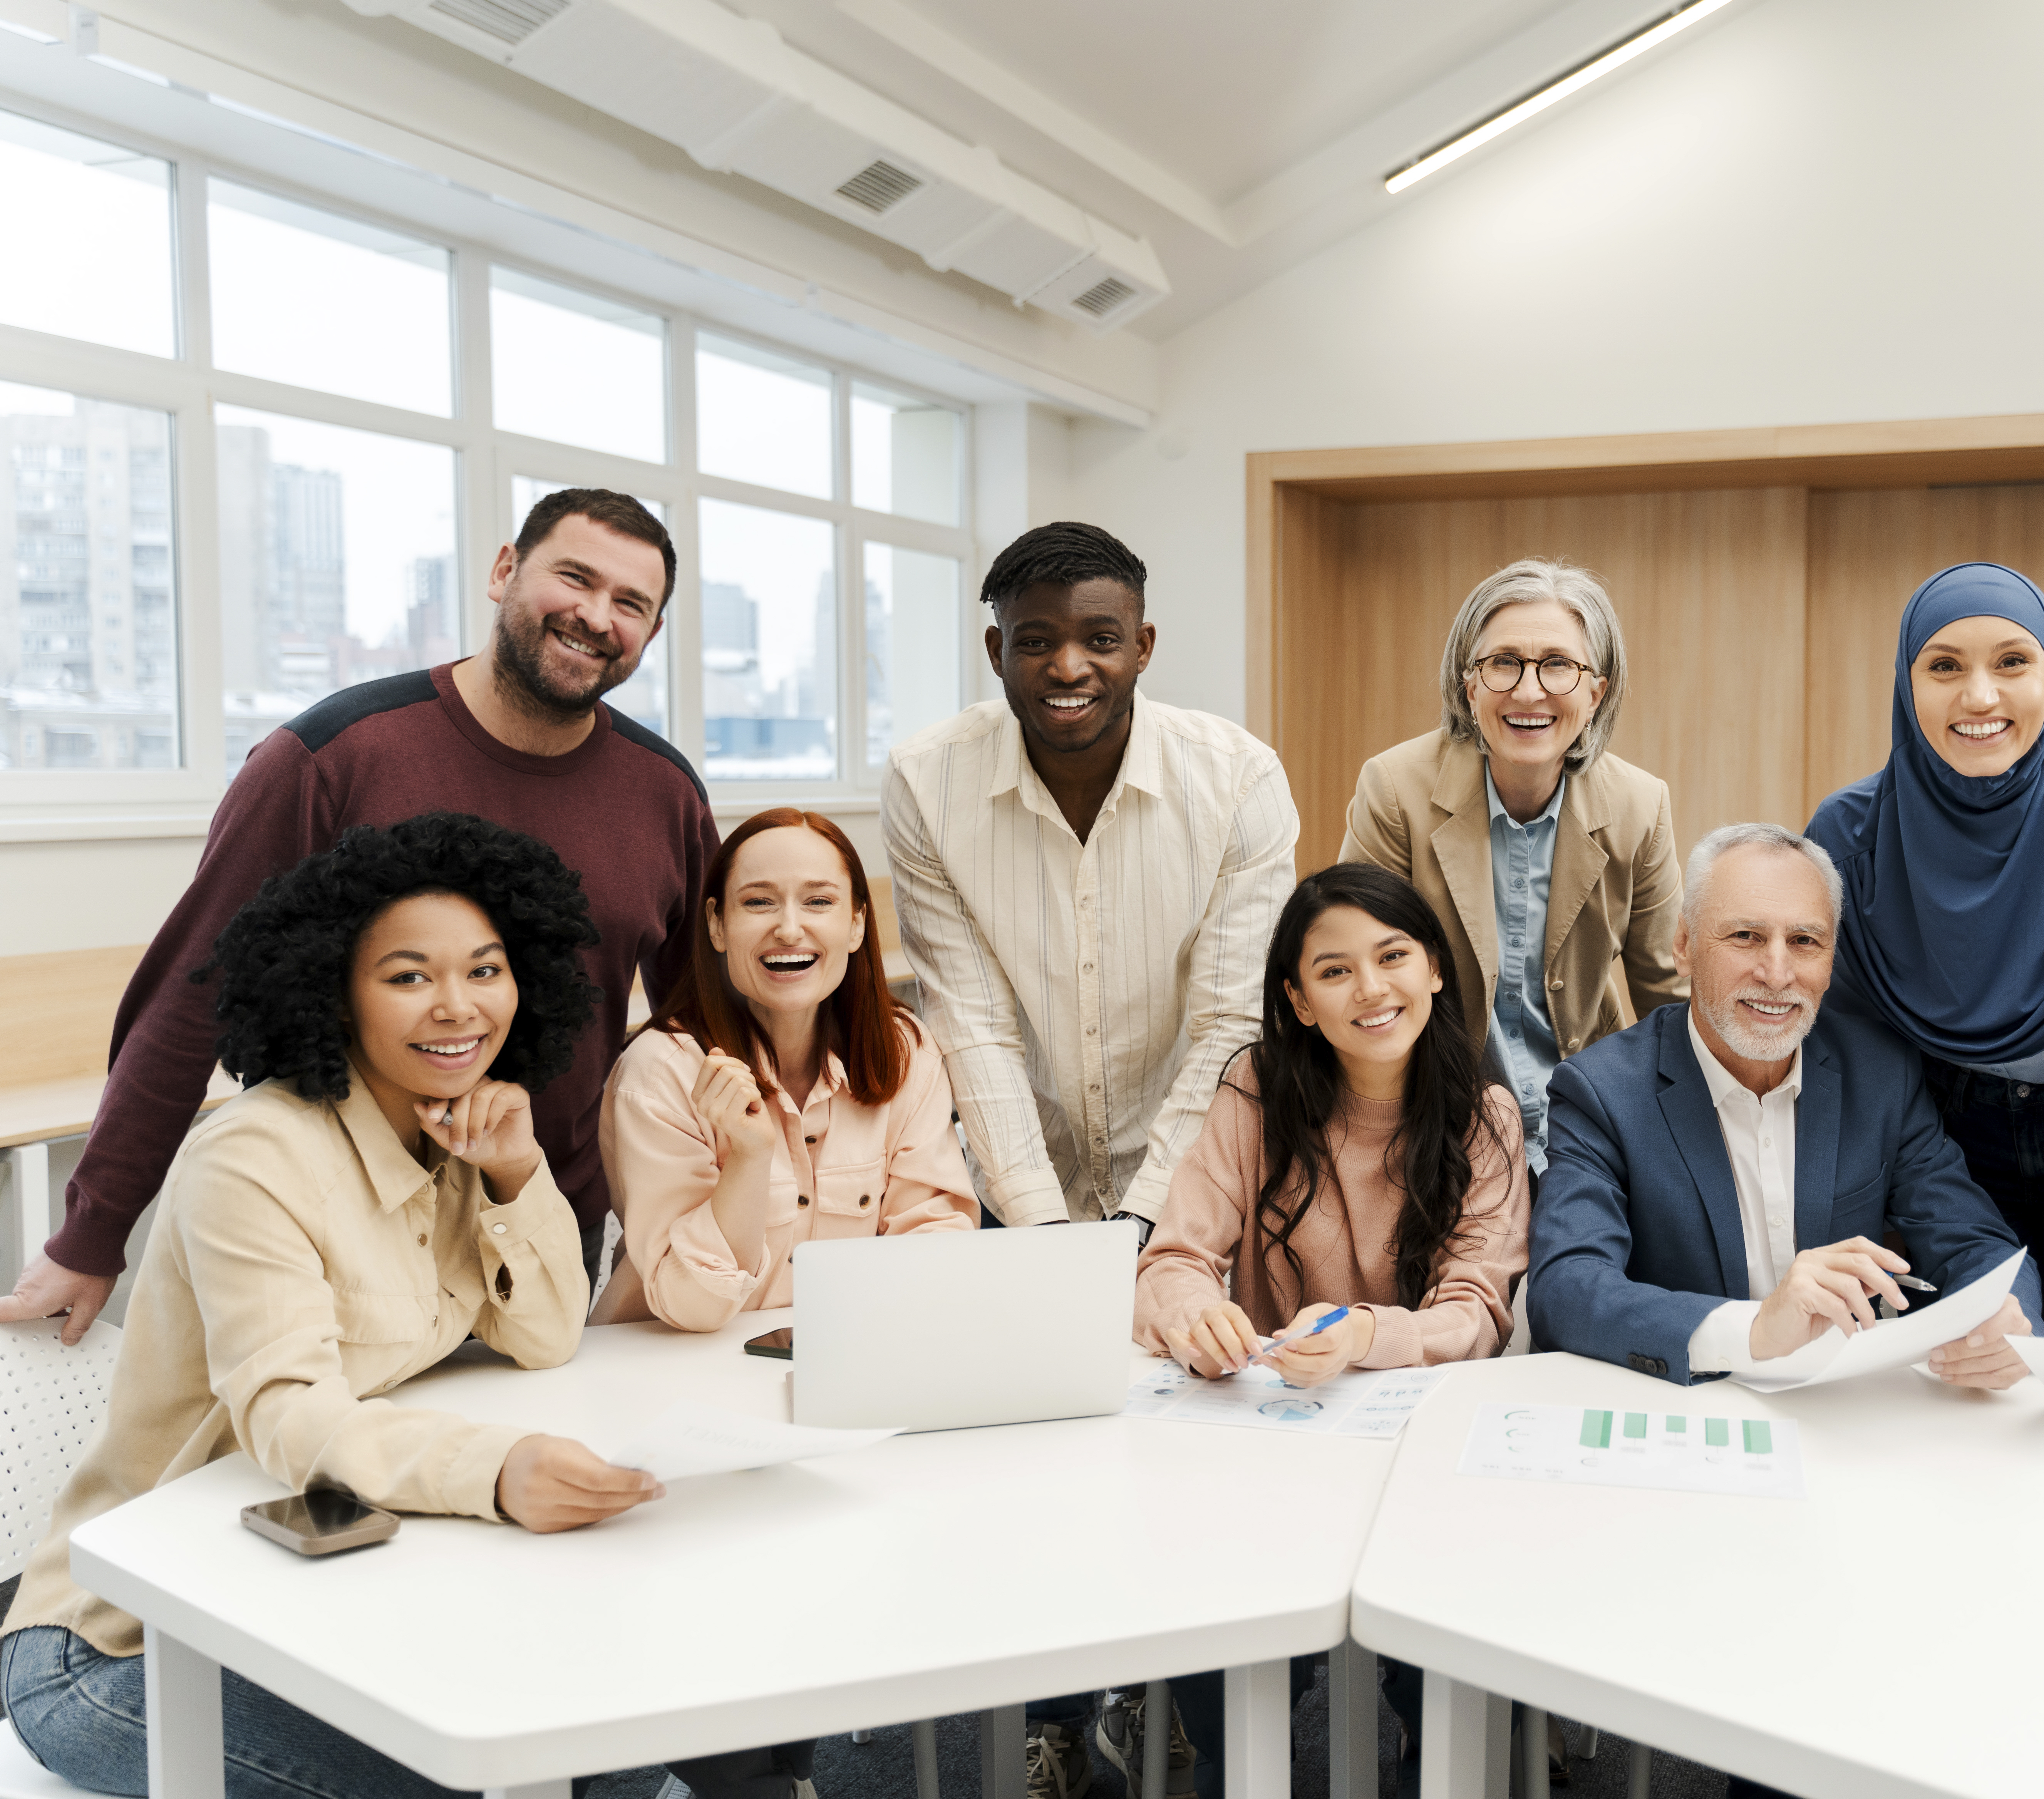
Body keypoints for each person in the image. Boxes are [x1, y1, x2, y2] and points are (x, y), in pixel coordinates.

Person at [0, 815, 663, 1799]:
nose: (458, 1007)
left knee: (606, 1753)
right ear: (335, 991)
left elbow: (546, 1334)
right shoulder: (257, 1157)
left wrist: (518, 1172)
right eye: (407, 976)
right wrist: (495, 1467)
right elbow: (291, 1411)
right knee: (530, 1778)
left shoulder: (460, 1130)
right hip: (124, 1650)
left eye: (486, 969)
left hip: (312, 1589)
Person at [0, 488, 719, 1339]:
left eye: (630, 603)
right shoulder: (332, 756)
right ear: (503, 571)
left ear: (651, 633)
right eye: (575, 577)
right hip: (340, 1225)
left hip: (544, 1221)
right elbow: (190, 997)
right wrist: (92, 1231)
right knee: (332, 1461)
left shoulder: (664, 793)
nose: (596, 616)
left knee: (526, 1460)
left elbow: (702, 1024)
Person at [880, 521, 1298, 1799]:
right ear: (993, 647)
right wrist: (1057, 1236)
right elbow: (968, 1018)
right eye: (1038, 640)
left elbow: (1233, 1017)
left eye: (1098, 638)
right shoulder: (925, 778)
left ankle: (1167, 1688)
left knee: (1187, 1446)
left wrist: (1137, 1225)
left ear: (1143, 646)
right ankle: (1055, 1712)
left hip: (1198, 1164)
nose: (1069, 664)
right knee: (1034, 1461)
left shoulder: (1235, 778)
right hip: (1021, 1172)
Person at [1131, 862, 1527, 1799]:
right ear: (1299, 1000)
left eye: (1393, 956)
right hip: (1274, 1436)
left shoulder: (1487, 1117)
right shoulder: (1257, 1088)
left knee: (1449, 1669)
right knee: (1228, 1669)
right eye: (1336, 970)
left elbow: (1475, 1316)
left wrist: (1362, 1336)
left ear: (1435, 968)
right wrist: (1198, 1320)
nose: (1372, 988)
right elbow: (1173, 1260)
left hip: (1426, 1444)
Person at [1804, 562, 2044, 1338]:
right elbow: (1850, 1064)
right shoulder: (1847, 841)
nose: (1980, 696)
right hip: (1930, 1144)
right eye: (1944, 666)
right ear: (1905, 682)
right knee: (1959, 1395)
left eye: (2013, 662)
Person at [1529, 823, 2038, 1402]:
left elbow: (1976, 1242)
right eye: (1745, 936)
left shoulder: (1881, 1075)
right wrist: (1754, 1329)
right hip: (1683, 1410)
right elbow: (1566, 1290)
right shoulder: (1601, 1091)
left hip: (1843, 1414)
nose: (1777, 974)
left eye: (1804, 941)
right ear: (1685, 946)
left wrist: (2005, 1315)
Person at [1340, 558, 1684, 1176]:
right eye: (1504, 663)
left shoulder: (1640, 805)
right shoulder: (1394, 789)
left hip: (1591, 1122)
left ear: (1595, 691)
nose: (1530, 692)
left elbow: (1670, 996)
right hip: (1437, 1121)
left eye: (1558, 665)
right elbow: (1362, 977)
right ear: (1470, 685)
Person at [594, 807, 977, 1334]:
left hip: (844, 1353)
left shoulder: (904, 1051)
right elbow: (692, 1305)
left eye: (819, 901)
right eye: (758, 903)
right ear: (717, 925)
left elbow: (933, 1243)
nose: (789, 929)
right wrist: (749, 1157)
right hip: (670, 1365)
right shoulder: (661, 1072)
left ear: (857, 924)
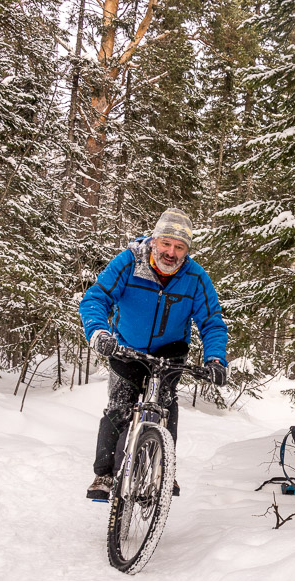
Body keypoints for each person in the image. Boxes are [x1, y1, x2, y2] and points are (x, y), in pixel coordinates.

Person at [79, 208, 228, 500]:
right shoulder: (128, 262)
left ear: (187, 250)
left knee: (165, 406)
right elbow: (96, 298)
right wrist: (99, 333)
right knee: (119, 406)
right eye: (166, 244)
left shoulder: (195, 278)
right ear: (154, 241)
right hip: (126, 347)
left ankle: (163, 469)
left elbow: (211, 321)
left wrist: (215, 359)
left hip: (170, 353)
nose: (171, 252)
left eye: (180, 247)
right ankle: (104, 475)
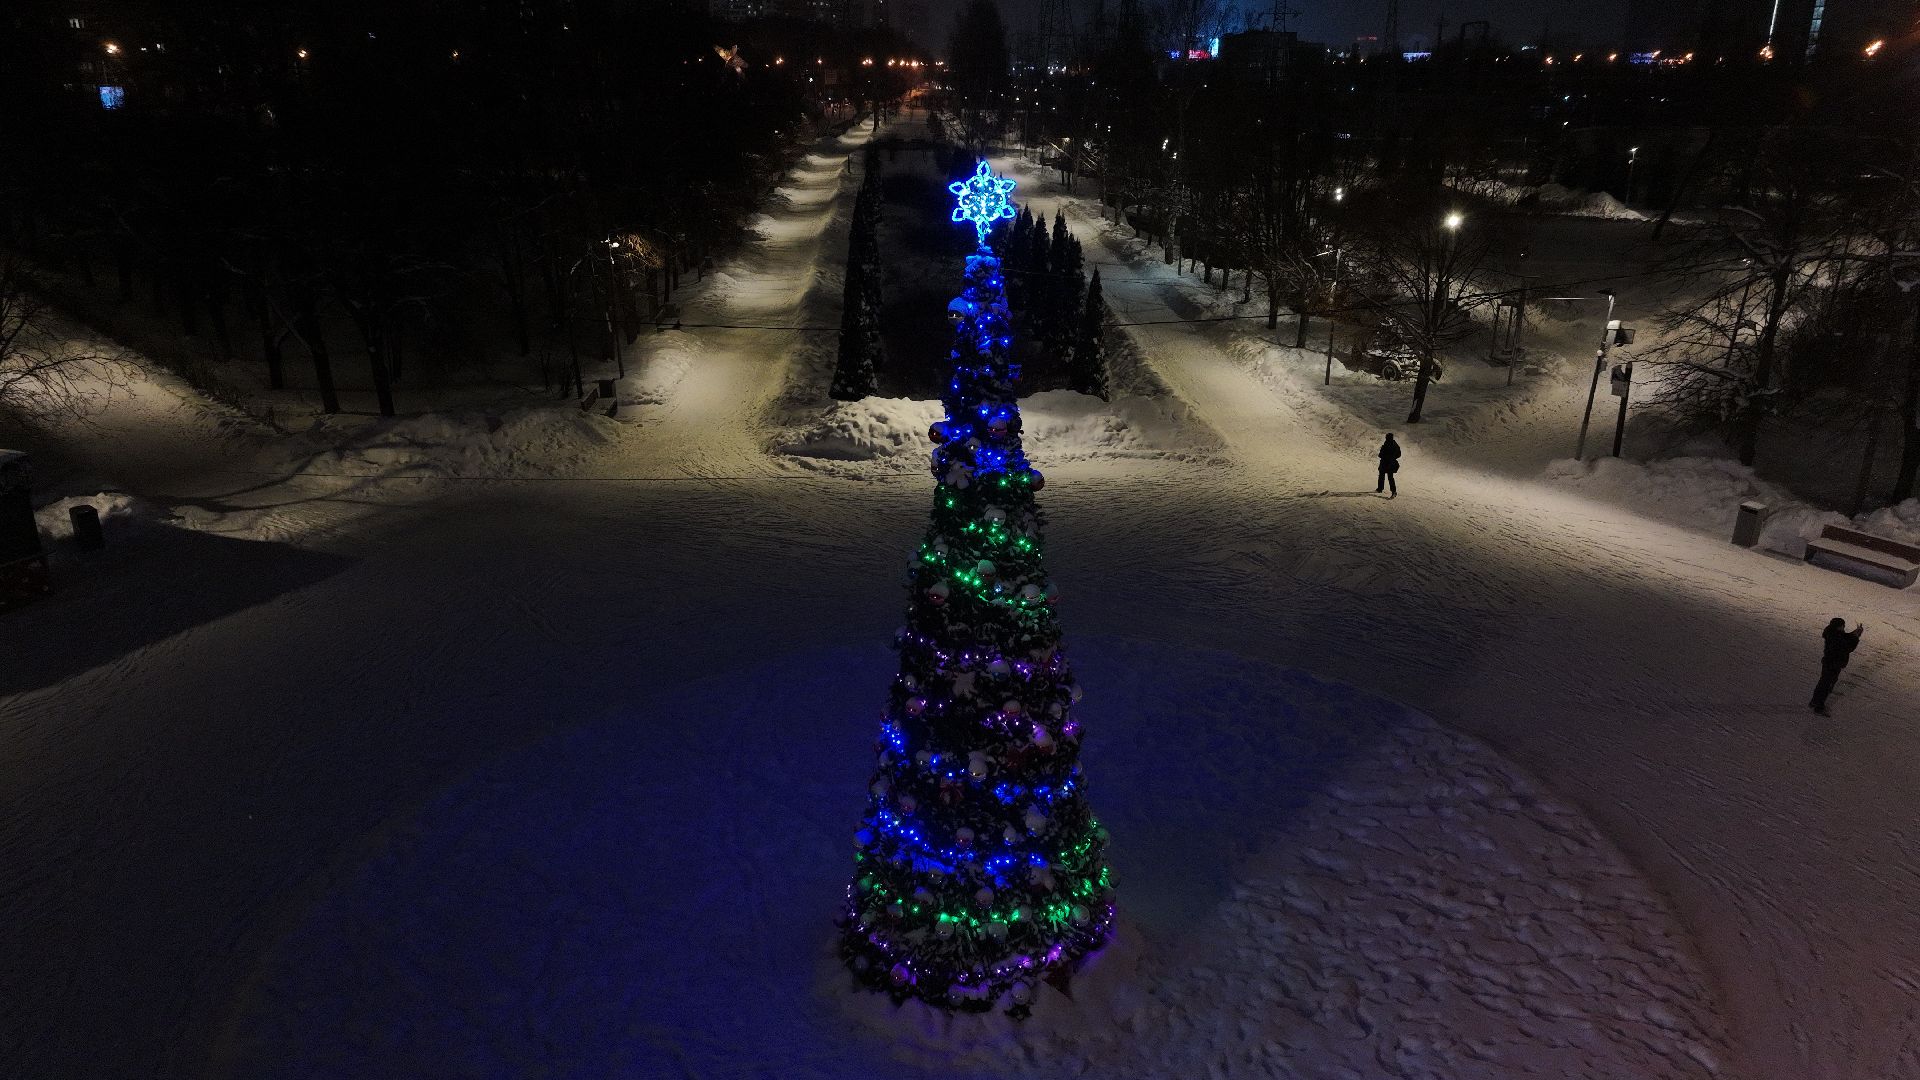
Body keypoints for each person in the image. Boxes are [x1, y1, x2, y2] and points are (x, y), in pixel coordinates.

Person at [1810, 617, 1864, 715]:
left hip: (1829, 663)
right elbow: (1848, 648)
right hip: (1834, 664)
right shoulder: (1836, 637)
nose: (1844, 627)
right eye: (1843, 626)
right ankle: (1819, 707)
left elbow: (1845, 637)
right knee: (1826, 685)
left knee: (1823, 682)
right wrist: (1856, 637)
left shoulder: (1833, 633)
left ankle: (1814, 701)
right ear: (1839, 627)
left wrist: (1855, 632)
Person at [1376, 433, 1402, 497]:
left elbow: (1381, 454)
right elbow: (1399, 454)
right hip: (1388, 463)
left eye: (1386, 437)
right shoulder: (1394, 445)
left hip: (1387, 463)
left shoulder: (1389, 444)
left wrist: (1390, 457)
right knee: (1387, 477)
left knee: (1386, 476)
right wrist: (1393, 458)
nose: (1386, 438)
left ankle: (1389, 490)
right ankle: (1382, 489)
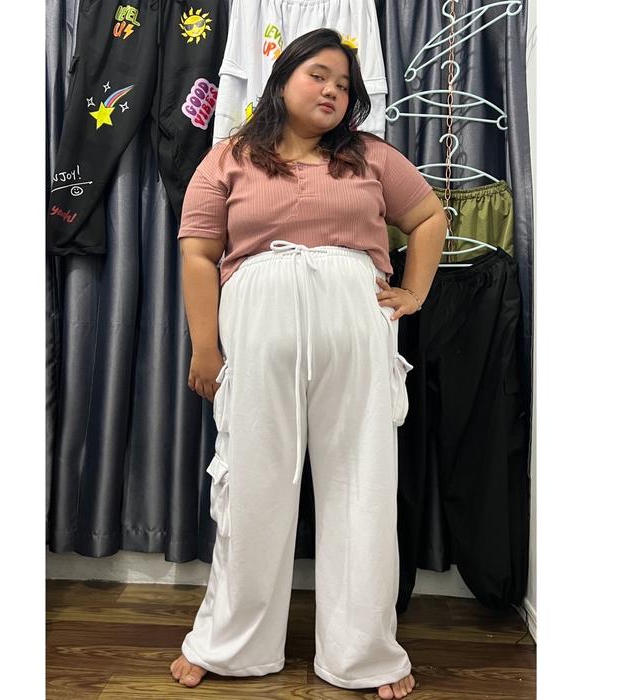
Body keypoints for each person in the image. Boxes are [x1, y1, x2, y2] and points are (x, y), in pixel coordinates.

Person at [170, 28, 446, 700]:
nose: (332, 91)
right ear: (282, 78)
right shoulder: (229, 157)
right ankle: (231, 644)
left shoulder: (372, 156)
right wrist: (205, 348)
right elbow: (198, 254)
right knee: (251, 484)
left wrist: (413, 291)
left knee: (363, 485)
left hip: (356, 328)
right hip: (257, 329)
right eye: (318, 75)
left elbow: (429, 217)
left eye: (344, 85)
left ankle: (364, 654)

◇ ◇ ◇ ◇ ◇

Task details: For the entries above, print exactly the lines between the one with "nose: (171, 252)" and the one with "left wrist: (1390, 457)", inclusive, with no pictures.

Your response:
nose: (171, 252)
left eye: (180, 247)
right ankle: (104, 475)
Body keypoints for each person in the image. Boxes are [x1, y1, x2, y2] and points are (x, y), in pixel coordinates.

Person at [1810, 617, 1864, 715]:
left hip: (1829, 663)
right elbow: (1848, 648)
right hip: (1834, 664)
right shoulder: (1836, 637)
nose: (1844, 627)
right eye: (1843, 626)
right ankle: (1819, 707)
left elbow: (1845, 637)
right knee: (1826, 685)
left knee: (1823, 682)
right wrist: (1856, 637)
left shoulder: (1833, 633)
left ankle: (1814, 701)
right ear: (1839, 627)
left wrist: (1855, 632)
Person at [1376, 433, 1402, 497]:
left elbow: (1381, 454)
right elbow: (1399, 454)
right hip: (1388, 463)
left eye: (1386, 437)
right shoulder: (1394, 445)
left hip: (1387, 463)
left shoulder: (1389, 444)
left wrist: (1390, 457)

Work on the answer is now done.